Knuffeldag

Knuffel, knuffelde, hebben geknuffeld.

Eigenlijk is het een raar woord. Knuffelen. Maar maar dat maakt het niet minder lekker. En gezond. Recente onderzoeken tonen namelijk aan dat knuffelen goed is tegen stress en een heleboel andere narigheid. En dat terwijl het niets kost!

Dus daarom roep ik vandaag uit tot Algemene Knuffeldag. Deel minimaal één knuffel uit en zorg dat deze dan ook goed terecht komt. Niet zo’n slap klapje op de schouder, nee, een stevige propere omhelzing. Eentje die smoort, zeg maar. Neem je partner, je kind of een willekeurige voorbijganger. Maakt niet uit.

Uit eigen ervaring weet ik namelijk dat er heel, héél veel mensen zijn die een knuffel goed kunnen gebruiken. Mensen zoals jij en ik, die er misschien niet om vragen, maar wiens lichaam er om schrééuwt. Mensen die zich zorgen maken. Die wel een stevig steuntje in de rug kunnen gebruiken. Of een beetje troost.

En ik, ik ben één van die mensen.

Onverwachts genoegen

Het was maandagochtend en het regende.

De jongen fietste tegen de heuvel op. Hij droeg een rood windjack. En stoere Doc Martens. Hij moest hard trappen want hij had wind tegen. Met één hand hield hij zijn eigen stuur vast. De andere hand omklemde het stuur van een tweede fiets. Een fiets met een lekke band.
De – vermoedelijke – eigenaresse van de lekke-band-fiets, zat achterop bij de jongen met het rode jack. Een paar blonde haren hadden zich aan haar paardenstaart ontworsteld. Ze plakten tegen haar gezicht. Tegen haar bijzonder aantrékkelijke gezicht. Haar arm had ze stevig om het middel van haar reddende ridder geslagen.

Het was maandagochtend en het regende.

Maar de jongen lachte breed.

Dat zijn de leukere mailtjes!

Geachte mevrouw,

U gaat steeds beter schrijven. Misschien valt mij dat nu op omdat ik u een tijdje kwijt was (sorry, ik lees u niet elke dag en ineens kon ik u niet meer vinden en toen bedacht ik minstens 10 keer dat ik eens moest gaan zoeken, maar daar kwam steeds wat tussen en zo). Maar uw schrijfstijl was al bovenmaats en de inhoud van uw gedachten ook en nog steeds stijgend. Dat wilde ik even kwijt.
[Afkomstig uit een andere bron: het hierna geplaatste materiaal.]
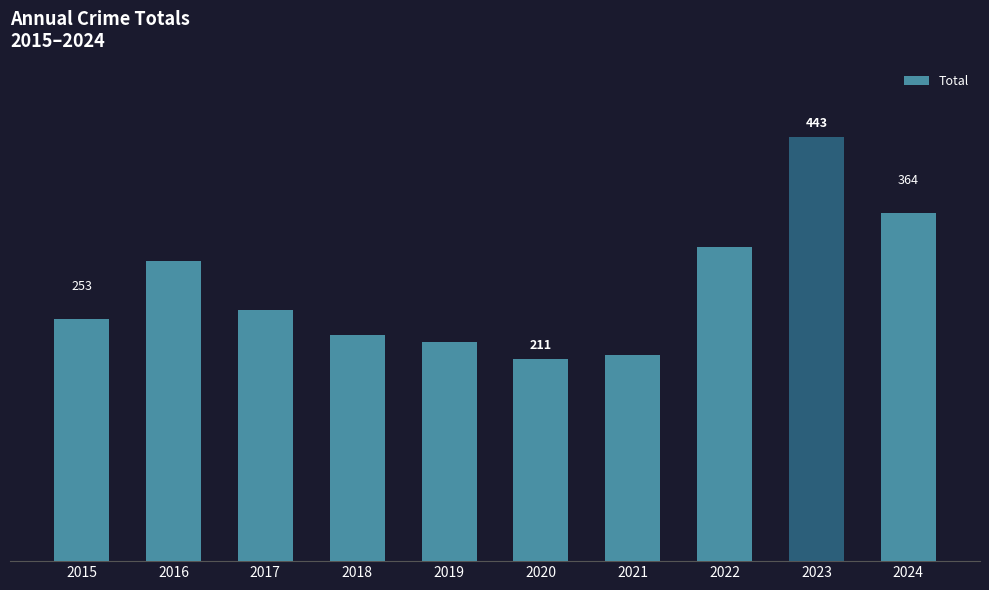

What is the change in value from 2018 to 2019?

-7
Zijdelings 1: zo’n ekster was tijdens een mislukte vliegles bij ons de schuur ingevolgen, had daar de kat ontdekt en was doorgehobbeld de aanpalende keuken in en vervolgens onder het gasfornuis gaan zitten. Mijn kat kwam al belangstellend, maar uiterst voorzichtig aanlopen om te kijken welke speelmogelijkheden deze onverwachte aanwinst bood. (Mijn kat is ongelooflijk laf. Die zal er niet aan denken om op een vogel of een muis af te rennen. Veel te eng. Laatst kwam er een vogel aanvliegen en toen bukte ze. Echt.) Het lijdend voorwerp in dit geheel was echter niet zo bekend met het karakter en de gemoedstoestand van mijn kat en dat deed zijn gemoedstoestand (‘het’ kleine ekstertje dus en dus een hij) zichtbaar geen goed. Waarop wij de kat in de kamer hebben gezet (protesteerde niet eens) en het vogeltje gepakt en vrijgelaten. De piepende ouders waren al erg ongerust, maar geven hem nu weer vliegles.

Zijdelings 2: dat van die zwartwitjes is pas echt grof. ‘Na consumentenonderzoek’. Juist. En wat stond er vorige week in de krant. Toch ook iets in de sfeer dat de gemiddelde Nederlander 20% zwart in de samenleving ‘optisch’ al meer dan voldoende vindt. Als ik jou was zou ik voortaan eerst 75% van de witjes opeten. Dan blijft er precies 20% over van het gehele oorspronkelijke, wat net zo veel is als zwart en dus is het dan 50/50.

Van deze warmte word ik ook wel melig.